ABOUT THIS TASK: From the line below that contains "M144 112 146 146 126 148 123 115Z" to the line that contains "M903 708 957", repeat every line exactly, both ends included, and nothing else.

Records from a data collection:
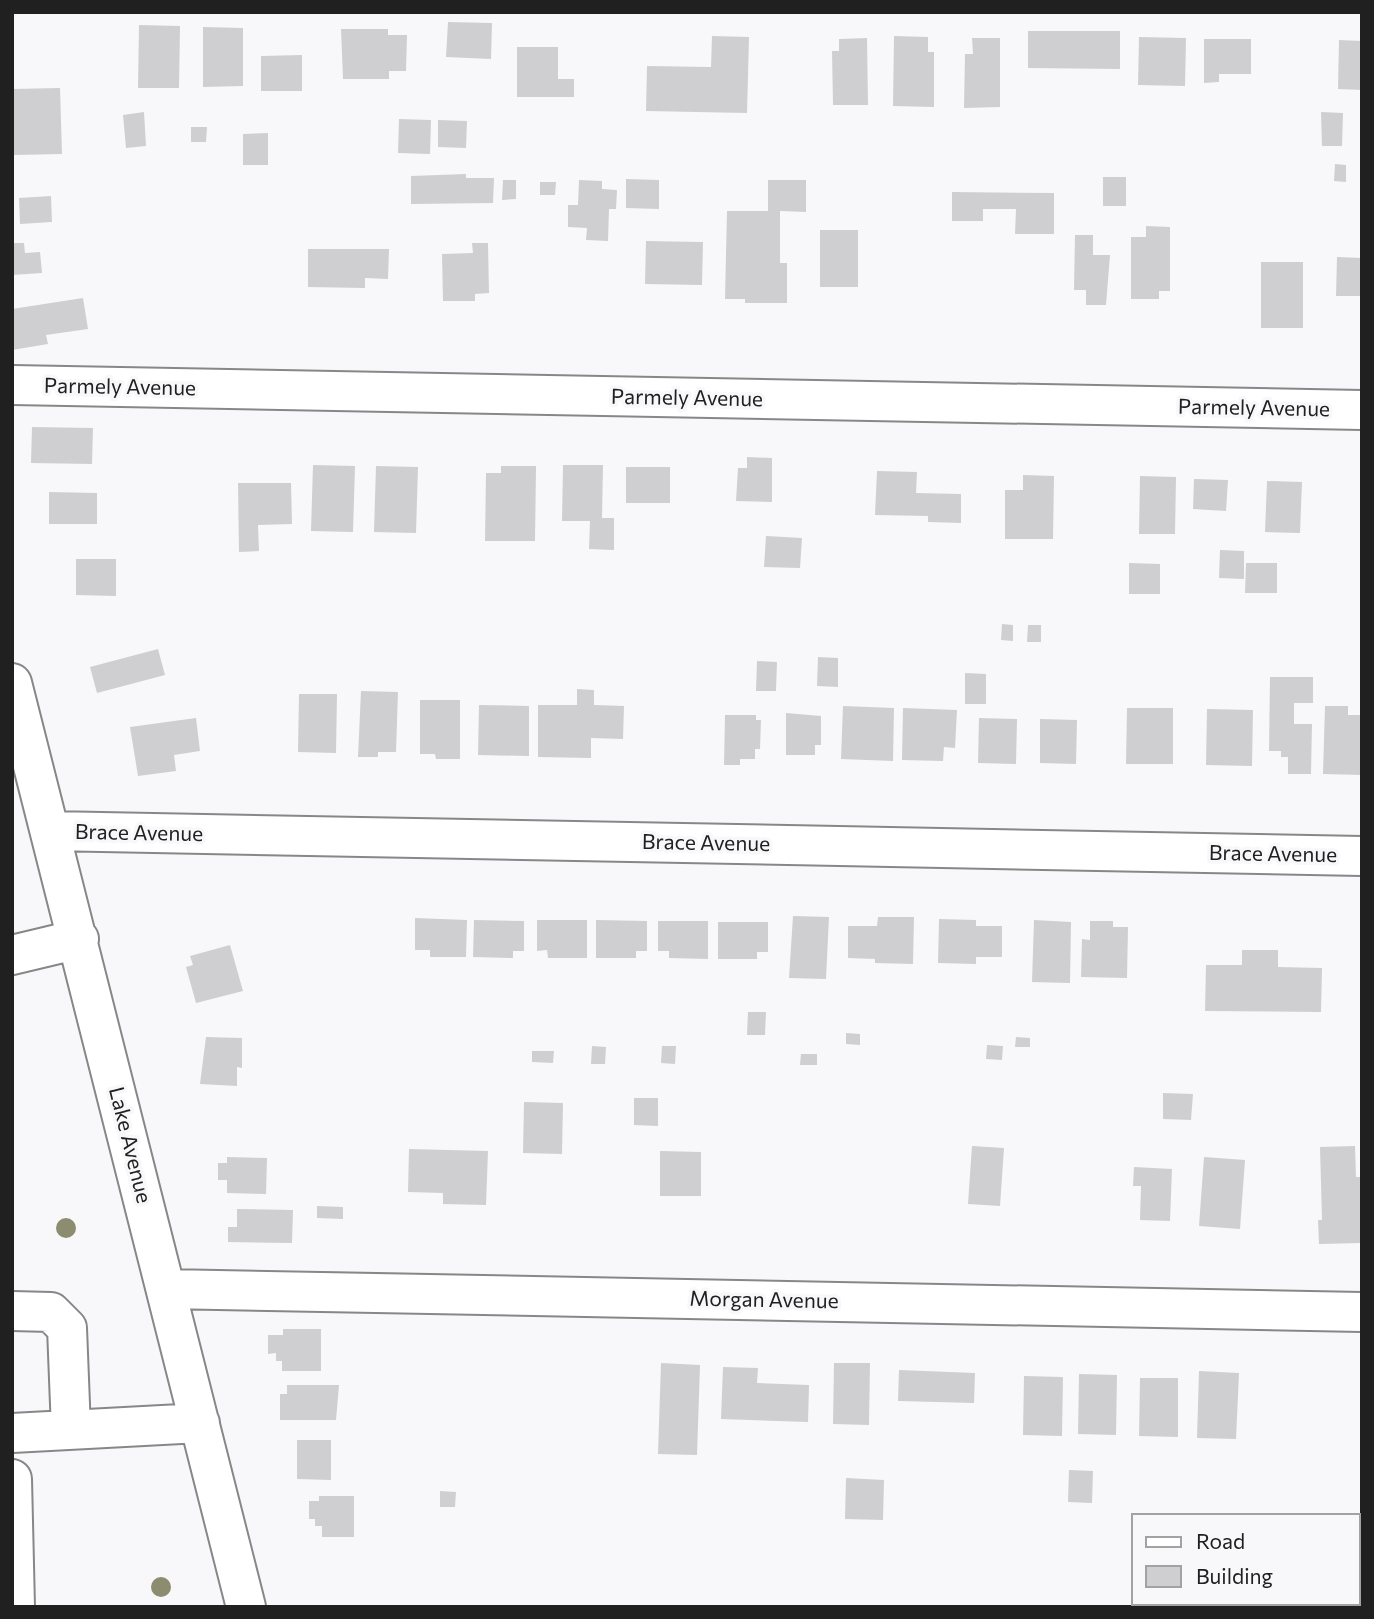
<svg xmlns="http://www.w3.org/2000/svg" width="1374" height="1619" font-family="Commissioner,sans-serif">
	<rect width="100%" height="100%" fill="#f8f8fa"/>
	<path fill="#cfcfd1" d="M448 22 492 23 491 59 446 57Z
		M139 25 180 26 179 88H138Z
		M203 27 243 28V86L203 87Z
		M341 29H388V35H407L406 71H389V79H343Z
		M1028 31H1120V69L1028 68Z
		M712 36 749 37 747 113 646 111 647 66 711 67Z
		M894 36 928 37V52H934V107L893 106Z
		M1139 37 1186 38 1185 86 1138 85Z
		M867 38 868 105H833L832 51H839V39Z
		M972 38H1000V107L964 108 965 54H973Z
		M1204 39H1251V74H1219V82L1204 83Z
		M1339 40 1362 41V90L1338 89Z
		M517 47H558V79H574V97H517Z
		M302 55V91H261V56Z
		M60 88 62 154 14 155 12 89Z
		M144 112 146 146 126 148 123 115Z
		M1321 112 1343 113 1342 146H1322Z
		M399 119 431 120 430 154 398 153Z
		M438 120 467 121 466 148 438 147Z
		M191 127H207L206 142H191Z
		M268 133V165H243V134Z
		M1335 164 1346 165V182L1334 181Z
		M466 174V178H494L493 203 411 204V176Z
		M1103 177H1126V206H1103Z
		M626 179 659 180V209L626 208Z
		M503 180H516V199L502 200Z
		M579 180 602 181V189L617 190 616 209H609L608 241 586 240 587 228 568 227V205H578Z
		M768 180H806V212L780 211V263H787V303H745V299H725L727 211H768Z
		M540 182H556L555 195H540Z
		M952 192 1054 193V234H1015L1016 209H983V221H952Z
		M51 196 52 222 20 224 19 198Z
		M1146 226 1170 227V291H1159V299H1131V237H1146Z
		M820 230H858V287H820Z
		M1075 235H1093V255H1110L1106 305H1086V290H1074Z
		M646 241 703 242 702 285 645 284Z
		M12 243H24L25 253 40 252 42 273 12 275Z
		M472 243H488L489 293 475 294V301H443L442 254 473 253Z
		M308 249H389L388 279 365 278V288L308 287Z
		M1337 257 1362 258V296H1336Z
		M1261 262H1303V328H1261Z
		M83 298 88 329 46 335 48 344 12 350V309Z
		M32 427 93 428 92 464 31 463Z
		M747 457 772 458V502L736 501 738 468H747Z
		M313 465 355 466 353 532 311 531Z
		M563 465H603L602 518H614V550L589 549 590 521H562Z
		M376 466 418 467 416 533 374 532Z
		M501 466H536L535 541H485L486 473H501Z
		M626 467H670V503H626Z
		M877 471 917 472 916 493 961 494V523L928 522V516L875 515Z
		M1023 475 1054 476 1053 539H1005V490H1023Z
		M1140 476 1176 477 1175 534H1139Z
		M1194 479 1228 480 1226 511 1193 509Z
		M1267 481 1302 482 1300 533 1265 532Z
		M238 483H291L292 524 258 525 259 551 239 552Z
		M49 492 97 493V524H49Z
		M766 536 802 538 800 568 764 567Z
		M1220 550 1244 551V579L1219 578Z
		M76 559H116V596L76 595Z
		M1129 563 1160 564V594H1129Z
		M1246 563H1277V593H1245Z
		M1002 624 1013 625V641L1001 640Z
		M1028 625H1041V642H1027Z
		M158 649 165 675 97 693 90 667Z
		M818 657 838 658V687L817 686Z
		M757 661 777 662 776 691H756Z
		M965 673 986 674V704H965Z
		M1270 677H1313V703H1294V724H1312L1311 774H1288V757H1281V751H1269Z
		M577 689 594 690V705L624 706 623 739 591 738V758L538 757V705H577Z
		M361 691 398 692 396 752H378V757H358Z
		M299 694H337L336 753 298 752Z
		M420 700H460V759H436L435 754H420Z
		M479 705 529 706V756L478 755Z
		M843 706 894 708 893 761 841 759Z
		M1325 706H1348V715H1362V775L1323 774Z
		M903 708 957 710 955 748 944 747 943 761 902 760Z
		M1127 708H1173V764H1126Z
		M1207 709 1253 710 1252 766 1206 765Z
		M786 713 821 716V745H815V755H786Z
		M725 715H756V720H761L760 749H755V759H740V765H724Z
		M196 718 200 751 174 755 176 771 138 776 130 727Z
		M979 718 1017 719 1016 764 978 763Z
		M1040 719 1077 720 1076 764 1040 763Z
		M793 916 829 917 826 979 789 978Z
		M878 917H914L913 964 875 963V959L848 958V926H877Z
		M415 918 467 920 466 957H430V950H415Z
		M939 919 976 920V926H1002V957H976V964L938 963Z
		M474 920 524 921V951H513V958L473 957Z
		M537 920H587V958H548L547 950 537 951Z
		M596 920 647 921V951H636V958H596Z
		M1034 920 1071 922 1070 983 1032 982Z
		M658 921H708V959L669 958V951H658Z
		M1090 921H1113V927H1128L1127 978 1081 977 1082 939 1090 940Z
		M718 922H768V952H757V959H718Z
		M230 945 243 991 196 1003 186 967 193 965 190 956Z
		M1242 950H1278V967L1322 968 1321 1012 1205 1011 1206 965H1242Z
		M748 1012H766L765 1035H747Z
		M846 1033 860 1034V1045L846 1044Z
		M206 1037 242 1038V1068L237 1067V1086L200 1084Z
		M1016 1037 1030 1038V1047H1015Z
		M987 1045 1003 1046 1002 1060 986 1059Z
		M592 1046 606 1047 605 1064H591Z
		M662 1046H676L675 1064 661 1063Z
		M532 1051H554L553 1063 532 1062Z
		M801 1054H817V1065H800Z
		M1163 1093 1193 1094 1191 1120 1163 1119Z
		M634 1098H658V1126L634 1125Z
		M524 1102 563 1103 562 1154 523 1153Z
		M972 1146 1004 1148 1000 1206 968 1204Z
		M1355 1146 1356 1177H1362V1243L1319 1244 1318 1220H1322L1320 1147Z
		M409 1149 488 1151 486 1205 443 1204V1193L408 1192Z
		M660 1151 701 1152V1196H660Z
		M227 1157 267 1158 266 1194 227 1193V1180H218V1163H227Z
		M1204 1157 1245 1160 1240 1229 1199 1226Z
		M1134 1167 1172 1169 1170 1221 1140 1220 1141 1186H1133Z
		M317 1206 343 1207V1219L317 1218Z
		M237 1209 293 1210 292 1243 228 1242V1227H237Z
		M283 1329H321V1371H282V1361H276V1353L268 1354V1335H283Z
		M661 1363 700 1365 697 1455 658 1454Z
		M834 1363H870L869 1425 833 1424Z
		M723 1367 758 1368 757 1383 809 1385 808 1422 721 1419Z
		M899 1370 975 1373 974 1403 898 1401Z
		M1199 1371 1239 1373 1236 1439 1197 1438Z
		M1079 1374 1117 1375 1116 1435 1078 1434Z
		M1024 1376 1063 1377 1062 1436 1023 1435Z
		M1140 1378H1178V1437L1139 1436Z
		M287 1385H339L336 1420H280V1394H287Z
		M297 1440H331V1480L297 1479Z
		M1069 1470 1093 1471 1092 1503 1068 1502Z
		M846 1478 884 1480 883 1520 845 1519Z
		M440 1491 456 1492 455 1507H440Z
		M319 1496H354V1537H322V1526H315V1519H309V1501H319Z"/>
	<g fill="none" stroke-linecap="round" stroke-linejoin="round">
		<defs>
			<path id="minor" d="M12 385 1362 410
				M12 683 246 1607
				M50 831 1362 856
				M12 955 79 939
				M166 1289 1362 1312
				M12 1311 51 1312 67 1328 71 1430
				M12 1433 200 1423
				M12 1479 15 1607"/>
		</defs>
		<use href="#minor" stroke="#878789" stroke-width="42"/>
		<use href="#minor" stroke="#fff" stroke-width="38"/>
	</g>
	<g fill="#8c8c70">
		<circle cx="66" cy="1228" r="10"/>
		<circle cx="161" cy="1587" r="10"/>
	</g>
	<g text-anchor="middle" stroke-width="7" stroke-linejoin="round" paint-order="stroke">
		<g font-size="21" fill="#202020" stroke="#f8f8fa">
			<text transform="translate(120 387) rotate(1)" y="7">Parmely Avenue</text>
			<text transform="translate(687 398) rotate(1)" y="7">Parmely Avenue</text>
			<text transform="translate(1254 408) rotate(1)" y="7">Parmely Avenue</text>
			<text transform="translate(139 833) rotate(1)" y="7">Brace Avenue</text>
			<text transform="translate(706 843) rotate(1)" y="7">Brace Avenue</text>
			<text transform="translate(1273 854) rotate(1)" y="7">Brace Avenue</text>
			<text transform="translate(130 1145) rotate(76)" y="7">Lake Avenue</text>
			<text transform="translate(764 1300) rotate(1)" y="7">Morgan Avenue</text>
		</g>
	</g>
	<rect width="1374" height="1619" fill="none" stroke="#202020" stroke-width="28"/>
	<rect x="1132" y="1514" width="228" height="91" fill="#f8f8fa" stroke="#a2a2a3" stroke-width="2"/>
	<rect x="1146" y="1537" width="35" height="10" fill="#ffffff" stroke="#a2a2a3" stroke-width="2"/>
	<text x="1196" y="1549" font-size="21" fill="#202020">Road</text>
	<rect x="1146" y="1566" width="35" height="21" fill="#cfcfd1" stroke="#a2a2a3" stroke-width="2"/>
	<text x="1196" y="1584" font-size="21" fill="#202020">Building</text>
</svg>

--

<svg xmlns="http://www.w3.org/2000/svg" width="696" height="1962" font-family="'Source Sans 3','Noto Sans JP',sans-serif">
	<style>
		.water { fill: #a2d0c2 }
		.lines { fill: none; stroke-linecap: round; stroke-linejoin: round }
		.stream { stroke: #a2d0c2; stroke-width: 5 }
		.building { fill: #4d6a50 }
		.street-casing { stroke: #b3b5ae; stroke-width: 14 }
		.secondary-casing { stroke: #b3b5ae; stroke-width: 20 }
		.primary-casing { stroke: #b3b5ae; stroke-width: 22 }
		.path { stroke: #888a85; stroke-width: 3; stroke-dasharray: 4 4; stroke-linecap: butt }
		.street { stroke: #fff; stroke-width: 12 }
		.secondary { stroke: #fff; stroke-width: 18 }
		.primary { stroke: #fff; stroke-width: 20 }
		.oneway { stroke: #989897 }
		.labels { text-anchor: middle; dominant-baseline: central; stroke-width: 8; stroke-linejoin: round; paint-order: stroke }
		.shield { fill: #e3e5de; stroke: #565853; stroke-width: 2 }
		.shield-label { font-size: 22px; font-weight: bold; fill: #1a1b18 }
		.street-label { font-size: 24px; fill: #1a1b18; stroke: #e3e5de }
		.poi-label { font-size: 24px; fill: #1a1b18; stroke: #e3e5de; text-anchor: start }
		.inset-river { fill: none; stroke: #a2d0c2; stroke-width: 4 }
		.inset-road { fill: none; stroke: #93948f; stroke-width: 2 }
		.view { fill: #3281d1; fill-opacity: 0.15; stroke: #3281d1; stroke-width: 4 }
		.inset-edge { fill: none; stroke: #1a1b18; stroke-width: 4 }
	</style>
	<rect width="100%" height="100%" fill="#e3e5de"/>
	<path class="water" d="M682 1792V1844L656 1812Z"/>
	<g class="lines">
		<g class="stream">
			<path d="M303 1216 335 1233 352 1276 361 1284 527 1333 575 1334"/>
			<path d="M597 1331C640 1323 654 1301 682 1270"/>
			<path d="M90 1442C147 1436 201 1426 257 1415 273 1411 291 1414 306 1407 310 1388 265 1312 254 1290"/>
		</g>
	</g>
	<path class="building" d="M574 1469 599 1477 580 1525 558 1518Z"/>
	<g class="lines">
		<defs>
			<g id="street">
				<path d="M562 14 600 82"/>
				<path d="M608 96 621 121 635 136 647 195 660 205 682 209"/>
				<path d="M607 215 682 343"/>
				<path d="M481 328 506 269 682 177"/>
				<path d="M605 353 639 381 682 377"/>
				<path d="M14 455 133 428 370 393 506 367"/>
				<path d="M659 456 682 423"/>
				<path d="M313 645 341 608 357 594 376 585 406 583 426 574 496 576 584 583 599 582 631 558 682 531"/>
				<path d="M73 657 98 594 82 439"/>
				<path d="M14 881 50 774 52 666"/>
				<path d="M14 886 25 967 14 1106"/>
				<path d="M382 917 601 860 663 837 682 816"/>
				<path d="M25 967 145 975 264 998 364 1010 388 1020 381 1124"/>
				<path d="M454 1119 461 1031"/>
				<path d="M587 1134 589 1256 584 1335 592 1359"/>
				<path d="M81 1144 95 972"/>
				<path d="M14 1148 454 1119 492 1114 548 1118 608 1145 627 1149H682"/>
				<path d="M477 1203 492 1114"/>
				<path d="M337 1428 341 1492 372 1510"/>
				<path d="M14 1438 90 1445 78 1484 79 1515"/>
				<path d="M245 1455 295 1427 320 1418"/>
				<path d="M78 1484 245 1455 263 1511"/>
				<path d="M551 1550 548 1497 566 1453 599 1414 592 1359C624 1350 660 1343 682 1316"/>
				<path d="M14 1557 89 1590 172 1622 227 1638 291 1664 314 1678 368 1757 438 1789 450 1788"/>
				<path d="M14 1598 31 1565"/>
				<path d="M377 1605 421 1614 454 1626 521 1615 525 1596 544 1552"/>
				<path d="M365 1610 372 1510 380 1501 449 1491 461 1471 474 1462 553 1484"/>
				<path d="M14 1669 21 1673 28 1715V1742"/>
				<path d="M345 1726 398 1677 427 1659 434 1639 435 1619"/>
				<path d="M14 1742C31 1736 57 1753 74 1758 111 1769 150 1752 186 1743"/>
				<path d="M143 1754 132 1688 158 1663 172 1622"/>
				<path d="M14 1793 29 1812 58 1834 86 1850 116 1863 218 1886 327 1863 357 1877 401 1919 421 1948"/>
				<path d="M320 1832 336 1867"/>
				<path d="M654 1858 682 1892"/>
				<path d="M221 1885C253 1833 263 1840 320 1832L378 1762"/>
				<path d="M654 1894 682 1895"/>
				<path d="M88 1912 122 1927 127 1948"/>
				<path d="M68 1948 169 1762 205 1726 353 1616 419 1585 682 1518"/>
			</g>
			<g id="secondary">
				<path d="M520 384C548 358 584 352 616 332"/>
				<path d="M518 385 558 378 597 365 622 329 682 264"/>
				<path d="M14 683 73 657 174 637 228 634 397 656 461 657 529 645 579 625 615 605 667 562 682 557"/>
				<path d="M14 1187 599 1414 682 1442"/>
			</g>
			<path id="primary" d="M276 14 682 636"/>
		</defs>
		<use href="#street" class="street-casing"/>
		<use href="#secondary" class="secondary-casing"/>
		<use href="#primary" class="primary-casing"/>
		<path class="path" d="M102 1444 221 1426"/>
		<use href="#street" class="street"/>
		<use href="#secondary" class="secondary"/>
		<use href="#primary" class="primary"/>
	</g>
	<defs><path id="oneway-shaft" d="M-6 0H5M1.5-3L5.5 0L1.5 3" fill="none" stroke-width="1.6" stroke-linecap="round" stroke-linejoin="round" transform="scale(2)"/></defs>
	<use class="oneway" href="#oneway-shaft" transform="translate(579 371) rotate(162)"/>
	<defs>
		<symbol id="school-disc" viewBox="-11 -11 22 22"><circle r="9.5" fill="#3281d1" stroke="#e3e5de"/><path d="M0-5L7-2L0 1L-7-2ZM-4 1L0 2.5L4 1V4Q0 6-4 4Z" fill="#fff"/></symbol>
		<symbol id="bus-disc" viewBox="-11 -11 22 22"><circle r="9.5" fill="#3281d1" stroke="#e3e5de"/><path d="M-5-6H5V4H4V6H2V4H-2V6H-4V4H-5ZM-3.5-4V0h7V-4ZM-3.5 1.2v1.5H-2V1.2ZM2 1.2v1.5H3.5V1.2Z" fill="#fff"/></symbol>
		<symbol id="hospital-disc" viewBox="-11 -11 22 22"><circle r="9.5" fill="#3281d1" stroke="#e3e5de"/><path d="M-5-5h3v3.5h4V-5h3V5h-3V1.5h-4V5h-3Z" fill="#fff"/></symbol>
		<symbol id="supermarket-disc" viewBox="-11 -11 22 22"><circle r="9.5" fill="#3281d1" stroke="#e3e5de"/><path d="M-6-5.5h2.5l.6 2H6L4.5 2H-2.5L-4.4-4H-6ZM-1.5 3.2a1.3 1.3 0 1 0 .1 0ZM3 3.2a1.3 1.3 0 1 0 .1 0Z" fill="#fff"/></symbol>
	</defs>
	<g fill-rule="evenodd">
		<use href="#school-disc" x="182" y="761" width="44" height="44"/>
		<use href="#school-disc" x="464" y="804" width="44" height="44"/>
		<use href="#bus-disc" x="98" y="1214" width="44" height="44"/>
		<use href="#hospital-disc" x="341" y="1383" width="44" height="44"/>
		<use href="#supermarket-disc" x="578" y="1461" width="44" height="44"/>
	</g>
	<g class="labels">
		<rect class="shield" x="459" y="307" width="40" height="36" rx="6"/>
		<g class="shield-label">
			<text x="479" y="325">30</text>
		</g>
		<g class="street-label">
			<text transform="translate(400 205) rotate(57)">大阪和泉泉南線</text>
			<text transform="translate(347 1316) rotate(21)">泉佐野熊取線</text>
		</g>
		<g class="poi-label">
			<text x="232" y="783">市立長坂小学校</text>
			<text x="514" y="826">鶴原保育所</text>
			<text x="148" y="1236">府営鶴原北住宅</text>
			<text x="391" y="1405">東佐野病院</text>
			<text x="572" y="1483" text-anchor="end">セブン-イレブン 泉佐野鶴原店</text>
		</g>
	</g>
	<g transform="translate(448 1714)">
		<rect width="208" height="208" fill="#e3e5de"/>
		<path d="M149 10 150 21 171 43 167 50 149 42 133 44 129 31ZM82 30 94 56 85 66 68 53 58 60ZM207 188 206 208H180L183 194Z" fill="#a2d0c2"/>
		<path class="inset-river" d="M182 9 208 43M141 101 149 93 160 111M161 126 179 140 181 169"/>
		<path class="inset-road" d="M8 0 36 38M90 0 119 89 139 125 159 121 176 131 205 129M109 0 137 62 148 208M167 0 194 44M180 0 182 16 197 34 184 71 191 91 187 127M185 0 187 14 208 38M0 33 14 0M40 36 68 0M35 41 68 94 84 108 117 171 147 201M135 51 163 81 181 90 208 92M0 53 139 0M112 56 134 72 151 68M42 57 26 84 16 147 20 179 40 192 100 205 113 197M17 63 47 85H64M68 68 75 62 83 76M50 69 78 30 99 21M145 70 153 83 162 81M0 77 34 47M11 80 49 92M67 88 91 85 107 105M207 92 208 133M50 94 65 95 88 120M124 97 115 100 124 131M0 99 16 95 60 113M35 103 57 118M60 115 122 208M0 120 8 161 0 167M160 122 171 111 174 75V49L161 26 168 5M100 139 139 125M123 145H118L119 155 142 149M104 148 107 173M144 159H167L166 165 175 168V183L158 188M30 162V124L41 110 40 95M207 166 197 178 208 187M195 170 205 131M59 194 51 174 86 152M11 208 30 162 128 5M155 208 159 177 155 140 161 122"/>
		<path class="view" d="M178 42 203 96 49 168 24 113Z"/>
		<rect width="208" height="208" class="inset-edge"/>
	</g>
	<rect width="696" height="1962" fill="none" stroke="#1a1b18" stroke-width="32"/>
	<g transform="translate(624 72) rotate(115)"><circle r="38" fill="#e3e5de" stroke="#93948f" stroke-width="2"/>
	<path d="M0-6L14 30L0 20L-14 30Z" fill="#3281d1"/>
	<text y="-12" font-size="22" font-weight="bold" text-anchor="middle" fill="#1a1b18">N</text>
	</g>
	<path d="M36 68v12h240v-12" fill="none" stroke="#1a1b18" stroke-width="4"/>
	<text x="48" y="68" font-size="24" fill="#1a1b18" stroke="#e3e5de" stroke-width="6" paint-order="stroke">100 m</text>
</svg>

RESULT FOR THIS EXERCISE:
		M144 112 146 146 126 148 123 115Z
		M1321 112 1343 113 1342 146H1322Z
		M399 119 431 120 430 154 398 153Z
		M438 120 467 121 466 148 438 147Z
		M191 127H207L206 142H191Z
		M268 133V165H243V134Z
		M1335 164 1346 165V182L1334 181Z
		M466 174V178H494L493 203 411 204V176Z
		M1103 177H1126V206H1103Z
		M626 179 659 180V209L626 208Z
		M503 180H516V199L502 200Z
		M579 180 602 181V189L617 190 616 209H609L608 241 586 240 587 228 568 227V205H578Z
		M768 180H806V212L780 211V263H787V303H745V299H725L727 211H768Z
		M540 182H556L555 195H540Z
		M952 192 1054 193V234H1015L1016 209H983V221H952Z
		M51 196 52 222 20 224 19 198Z
		M1146 226 1170 227V291H1159V299H1131V237H1146Z
		M820 230H858V287H820Z
		M1075 235H1093V255H1110L1106 305H1086V290H1074Z
		M646 241 703 242 702 285 645 284Z
		M12 243H24L25 253 40 252 42 273 12 275Z
		M472 243H488L489 293 475 294V301H443L442 254 473 253Z
		M308 249H389L388 279 365 278V288L308 287Z
		M1337 257 1362 258V296H1336Z
		M1261 262H1303V328H1261Z
		M83 298 88 329 46 335 48 344 12 350V309Z
		M32 427 93 428 92 464 31 463Z
		M747 457 772 458V502L736 501 738 468H747Z
		M313 465 355 466 353 532 311 531Z
		M563 465H603L602 518H614V550L589 549 590 521H562Z
		M376 466 418 467 416 533 374 532Z
		M501 466H536L535 541H485L486 473H501Z
		M626 467H670V503H626Z
		M877 471 917 472 916 493 961 494V523L928 522V516L875 515Z
		M1023 475 1054 476 1053 539H1005V490H1023Z
		M1140 476 1176 477 1175 534H1139Z
		M1194 479 1228 480 1226 511 1193 509Z
		M1267 481 1302 482 1300 533 1265 532Z
		M238 483H291L292 524 258 525 259 551 239 552Z
		M49 492 97 493V524H49Z
		M766 536 802 538 800 568 764 567Z
		M1220 550 1244 551V579L1219 578Z
		M76 559H116V596L76 595Z
		M1129 563 1160 564V594H1129Z
		M1246 563H1277V593H1245Z
		M1002 624 1013 625V641L1001 640Z
		M1028 625H1041V642H1027Z
		M158 649 165 675 97 693 90 667Z
		M818 657 838 658V687L817 686Z
		M757 661 777 662 776 691H756Z
		M965 673 986 674V704H965Z
		M1270 677H1313V703H1294V724H1312L1311 774H1288V757H1281V751H1269Z
		M577 689 594 690V705L624 706 623 739 591 738V758L538 757V705H577Z
		M361 691 398 692 396 752H378V757H358Z
		M299 694H337L336 753 298 752Z
		M420 700H460V759H436L435 754H420Z
		M479 705 529 706V756L478 755Z
		M843 706 894 708 893 761 841 759Z
		M1325 706H1348V715H1362V775L1323 774Z
		M903 708 957 710 955 748 944 747 943 761 902 760Z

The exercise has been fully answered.